Bandura’s [14] theory provides a suitable theoretical basis for visual grading scale development and validation [15, 16]. This is because visual image quality evaluation requires interaction between human attitude/perception and physical attributes in an image. Psychometrics, a branch of psychology, deals with measuring human attributes that cannot be measured directly. In this context, the [psychometric] visual grading scale would comprise a set of statements (items) that attempt to measure perception of visual image quality in a valid and consistent fashion. Using Bandura’s theory, visual grading scale development and validation comprises several steps.

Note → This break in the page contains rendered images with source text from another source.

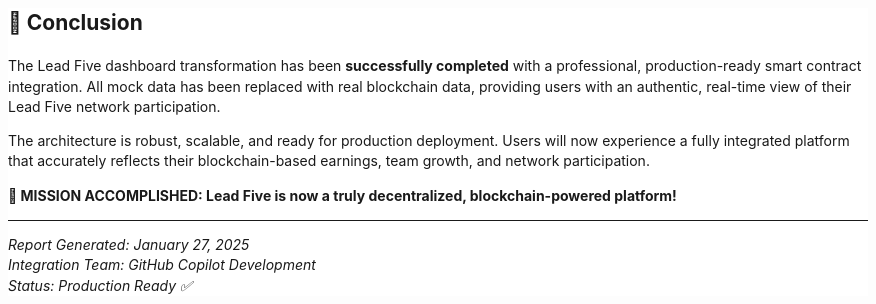 
## 💫 Conclusion

The Lead Five dashboard transformation has been **successfully completed** with a professional, production-ready smart contract integration. All mock data has been replaced with real blockchain data, providing users with an authentic, real-time view of their Lead Five network participation.

The architecture is robust, scalable, and ready for production deployment. Users will now experience a fully integrated platform that accurately reflects their blockchain-based earnings, team growth, and network participation.

**🎯 MISSION ACCOMPLISHED: Lead Five is now a truly decentralized, blockchain-powered platform!**

---

*Report Generated: January 27, 2025*  
*Integration Team: GitHub Copilot Development*  
*Status: Production Ready ✅*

First, a draft set of quality statements (scale items) is created using generic [17] and mammography specific literature. They would include essential visual anatomical characteristics that should reflect mammographic image quality. Second, a focus group of clinical mammography experts would review and, if required, modify the items. The items are then worded positively (50 %) and negatively (50 %), to minimise affirmation bias. Then, a Likert scale is included for scoring. A Likert scale of 1–5 is suitable, where 1 would be strongly disagree with the item; 5 would be strongly agree with the item. Second, a set of approximately 7 FFDM mammographic image sets, with qualities varying from poor to excellent, are identified through consensus by a panel of experts. Physical measures, such as signal to noise ratio, could be included to assist the selection process. Third, the draft scale is pilot tested with a small number of clinical mammography professionals to identify and correct any ambiguity associated with item wording. Fourth, the scale is used to assess visual quality of the 7 mammographic image sets by suitably trained clinical mammography professionals. To reduce error, at least 150 professionals should do this, resulting in 7 × 150 completed visual grading scales. Fifth, the data should be analysed statistically to validate the visual grading scale [18, 19]. This analysis can result in several scales being produced, examples could include: 1. Full scale to assess left or right CC/MLO image sets; 2. Full scale for CC only and full scale for MLO only; 2. Shorter scales (with fewer scale items) for ‘1’ and ‘2’.